La littérature dessinée d’Hugo Pratt
La littérature dessinée d’Hugo Pratt
Par Bruno Lesprit
Thierry Thomas entreprend un voyage à travers le monde sur les traces du père de Corto Maltese (mercredi 24 août à 22 h 20 sur Arte).
Photo prise le 8 avril 2009 lors de l’exposition « Voyages secrets », consacrée au dessinateur italien Hugo Pratt et à son héros Corto Maltese, au musée Thomas-Henry de Cherbourg (Manche). | MYCHELE DANIAU / AFP
Thierry Thomas entreprend un voyage à travers le monde sur les traces du père de Corto Maltese.
A tout seigneur tout honneur. En 1986, le Grand Palais fut le siège d’une révolution en accueillant une rétrospective consacrée à Hugo Pratt. Jamais la bande dessinée n’avait été présentée dans un lieu aussi prestigieux, comme le rappelle Hugo Pratt, trait pour trait, documentaire de Thierry Thomas qui suit les traces du père de Corto Maltese, en offrant, avec des témoignages de proches, une bonne introduction à son univers réel ou rêvé.

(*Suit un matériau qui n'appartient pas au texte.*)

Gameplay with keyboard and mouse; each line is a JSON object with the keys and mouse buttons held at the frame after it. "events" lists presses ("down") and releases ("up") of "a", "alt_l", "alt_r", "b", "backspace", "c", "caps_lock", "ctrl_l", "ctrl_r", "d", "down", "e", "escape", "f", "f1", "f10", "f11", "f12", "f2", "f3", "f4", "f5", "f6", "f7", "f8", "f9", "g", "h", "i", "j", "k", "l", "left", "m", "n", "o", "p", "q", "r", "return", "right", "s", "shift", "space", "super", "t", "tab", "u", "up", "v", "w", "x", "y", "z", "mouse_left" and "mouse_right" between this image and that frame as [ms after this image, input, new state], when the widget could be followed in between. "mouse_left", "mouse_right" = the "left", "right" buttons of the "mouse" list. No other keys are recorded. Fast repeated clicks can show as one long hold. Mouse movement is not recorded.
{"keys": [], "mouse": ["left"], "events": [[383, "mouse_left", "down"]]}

Grâce à ce Vénitien épicurien et les collègues – Tardi, Forest, Auclair, Comès – du magazine (A suivre), lancé par Casterman en 1978, le 9e art entra dans la maturité et acquit ses lettres de noblesse. Les lecteurs français avaient pourtant découvert Corto Maltese huit ans plus tôt dans les pages de Pif Gadget ! De quoi décontenancer les habitués de Placid et Muzo. Par son retrait de l’action, son refus de l’héroïsme et du boy-scoutisme, le gentilhomme de fortune reste l’anti-Tintin par excellence.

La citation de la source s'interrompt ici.